The Rule of Law Committee on the Electoral Finance Act
What is the Rule of Law Committee? It is a committee of the NZ Law Society and it’s TOR include:
- To promote the continued separation of the legislative, executive and judicial functions of government and, in particular, to promote and protect judicial independence;
- To monitor and respond to rule of law issues arising from proposals, decisions or actions of the New Zealand Government or government agencies;
- To monitor the mechanisms of government, including constitutional conventions;
- To maintain a neutral apolitical position;
It is chaired by Austin Forbes QC, a former President of the NZ Law Society.
Another member is Cheryl Gwyn. She is the Deputy Solictor-General for Constitutional Affairs. Incidentially Cheryl has her own Trevor Loudon profile and nothing wrong with that, but it indicates she can’t be written off as a nasty right winger by those who believe in shooting the messenger).
Anyway this Rule of Law Committee has published a summary paper on the Electoral Finance Act. Some useful extracts:
The third party regime, related eligibility and regulated period provisions of the Act together
constitute a clear prima facie breach of the right to freedom of expression under section 14 of
BORA.
No disagreements there.
They then look at justification for any breach:
In the present context, a Court would need to consider whether the regime pursues a sufficiently important social objective to warrant overriding a protected right and, if so, whether the chosen means to that end bear a rational connection and are not disproportionate or excessive.
The onus for meeting those tests lies with the Government. It is a substantial one. The right to political free speech is fundamental to the operation of a representative democracy and intrusions upon that right must be supported by strong and compelling reasons.
However, the Government proffered no evidence to substantiate the need for the legislation at any point during the Act’s passage through its legislative stages. Broad assertions were made about the effect of electoral advertising, but none of the supporting materials that accompanied the Act’s passage (the Explanatory Note and select committee majority report) provided reliable empirical or statistical evidence to back up those assertions.
Nice phrases – the right to political free speech is fundamental to the operation of a representative democracy. And the Government proffered no evidence on the need for the legislation – just broad assertions.
Even assuming a case had been made for legislative intervention, the regime does not appear to
satisfy the proportionality test for establishing a justifiable limit on the right of freedom of
expression. The regulated period seems excessive and disproportionate to the objectives it is
purported to address.
In other words even if (and that is a big if) some sort of law change was needed along these lines, this change was over the top.
Given the issues at stake, it would clearly serve the public interest to have the Act tested in court. Relief might take the form of a declaration of inconsistency, which would not affect the validity or operation of the Act. But a declaration would have immense ‘moral’ force in bringing to the public’s attention the unwarranted intrusion on the right to freedom of political expression. The media and public attention associated with any challenge would be significant.

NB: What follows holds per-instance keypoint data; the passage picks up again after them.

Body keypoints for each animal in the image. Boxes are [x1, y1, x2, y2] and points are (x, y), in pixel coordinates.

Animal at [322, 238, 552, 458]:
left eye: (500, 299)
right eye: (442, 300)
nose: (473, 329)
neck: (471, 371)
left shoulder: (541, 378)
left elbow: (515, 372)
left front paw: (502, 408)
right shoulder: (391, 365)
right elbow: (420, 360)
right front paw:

Now this is a big story. The Right of Law Committee of the Law Society thinks the EFA is so bad, there should be a judicial declaration that it is inconsistent with the Bill of Rights Act, to draw to the public’s attention how repressive the law is.

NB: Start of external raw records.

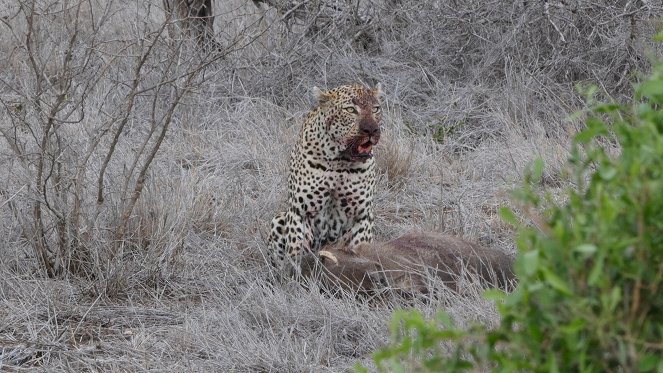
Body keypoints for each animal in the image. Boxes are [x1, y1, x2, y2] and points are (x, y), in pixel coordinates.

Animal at [268, 83, 384, 274]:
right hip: (279, 217)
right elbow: (295, 254)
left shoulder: (363, 216)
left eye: (375, 109)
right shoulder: (300, 212)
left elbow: (359, 250)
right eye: (350, 110)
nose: (371, 129)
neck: (340, 161)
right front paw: (294, 279)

The rule of law requires, as a minimum, certain, stable and predictable rules of laws that commend themselves to the sense of fairness of the people. However, the uncertainties that beleaguer the Act are seriously confounding the political process. No one is able to say with confidence whether some forms of political spending constitute election advertising and are subject to the Act’s prescriptive requirements. Given the uncertainties, the rule of law has descended into what an electoral official says is the law (does this or does this not constitute election advertising?). So much, then, for certain, stable and predicable rules of law. The Act is fundamentally flawed and misconceived, and ought to be repealed.

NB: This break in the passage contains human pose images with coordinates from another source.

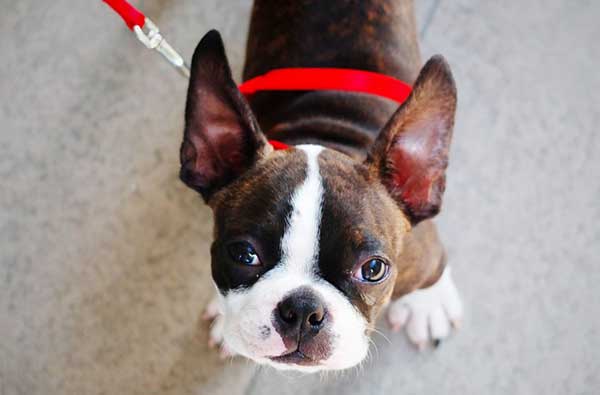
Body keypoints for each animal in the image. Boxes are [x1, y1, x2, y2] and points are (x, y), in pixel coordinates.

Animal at [180, 0, 462, 372]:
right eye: (243, 254)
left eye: (373, 269)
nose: (302, 309)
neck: (328, 133)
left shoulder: (422, 253)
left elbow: (434, 268)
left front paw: (428, 304)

And they call for its total repeal, not just amendment.
A stated objective of the legislation was to encourage participation in the electoral system, but indications are that it is having the reverse effect.
I think the term in vogue is “a chilling effect”
It would be interesting to hear from the Minister of Justice on how this common sense law is deemed by the Rule of Law Committee of the Law Society to be so bad it breaches the Bill of Rights and should be repealed.